1) via tenders, where it's a race to the price bottom, and the vendors charge
massive sums for change requests or simply to fix what should have worked in
the first place, but the government must pay additional money in order to not
have wasted the entire sum already spent

2) tenders with specs that are customized so only a select few (or one!)
vendor hits the criteria (e.g. must have 20+y of government work history, x%
of workers must have top-secret clearances) or lock-in; basically "no one ever
got fired for buying IBM/Accidenture". The big vendors of course know this and
charge govt through the nose.

Another reason especially in government is a lack of client-side controlling,
i.e. there is no qualified staff to review code, architectural decisions or
cost/time plannings early (if at all). This also hits home for construction
projects.

------
dwaltrip
Two key reasons (others have been mentioned): the output is purely digital,
and incredibly abstract. Code is very unique in this regard.

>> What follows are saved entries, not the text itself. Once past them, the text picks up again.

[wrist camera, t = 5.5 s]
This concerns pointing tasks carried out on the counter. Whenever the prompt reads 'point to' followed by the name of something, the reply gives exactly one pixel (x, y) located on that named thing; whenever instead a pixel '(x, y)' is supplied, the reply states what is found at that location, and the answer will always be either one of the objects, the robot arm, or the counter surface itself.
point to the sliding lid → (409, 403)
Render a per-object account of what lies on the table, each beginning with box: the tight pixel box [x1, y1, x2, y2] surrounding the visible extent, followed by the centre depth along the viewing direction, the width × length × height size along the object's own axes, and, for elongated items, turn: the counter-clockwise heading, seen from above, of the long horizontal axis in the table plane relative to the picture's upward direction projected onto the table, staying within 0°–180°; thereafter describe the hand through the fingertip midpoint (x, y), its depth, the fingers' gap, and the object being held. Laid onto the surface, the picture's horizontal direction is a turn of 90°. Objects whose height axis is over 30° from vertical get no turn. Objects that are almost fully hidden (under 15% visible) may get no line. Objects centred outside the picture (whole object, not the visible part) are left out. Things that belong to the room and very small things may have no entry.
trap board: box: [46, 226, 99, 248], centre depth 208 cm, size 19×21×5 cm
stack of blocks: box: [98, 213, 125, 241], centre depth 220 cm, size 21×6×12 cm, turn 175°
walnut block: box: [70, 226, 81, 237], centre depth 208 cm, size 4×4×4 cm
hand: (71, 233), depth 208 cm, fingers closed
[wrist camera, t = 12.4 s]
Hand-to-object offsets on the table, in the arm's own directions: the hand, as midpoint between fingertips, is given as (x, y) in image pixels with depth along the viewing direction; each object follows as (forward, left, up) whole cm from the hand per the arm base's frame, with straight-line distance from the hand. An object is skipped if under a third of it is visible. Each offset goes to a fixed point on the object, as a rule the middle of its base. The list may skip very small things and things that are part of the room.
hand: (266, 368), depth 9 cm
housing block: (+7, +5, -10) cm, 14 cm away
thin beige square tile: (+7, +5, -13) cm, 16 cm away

As a purely digital artifact, it is highly malleable. Yet its deeply abstract
nature, and the complexity enabled by those abstractions, make software very
difficult to inspect and understand, compared with the vast majority of things
humans make.

------
everdev
I think part of it has to do with complexity. For a roadway, it must be tested
within a specific temperature range and weight range. For software, it's
considered a failure if anything can break it, foreseen or unforeseen.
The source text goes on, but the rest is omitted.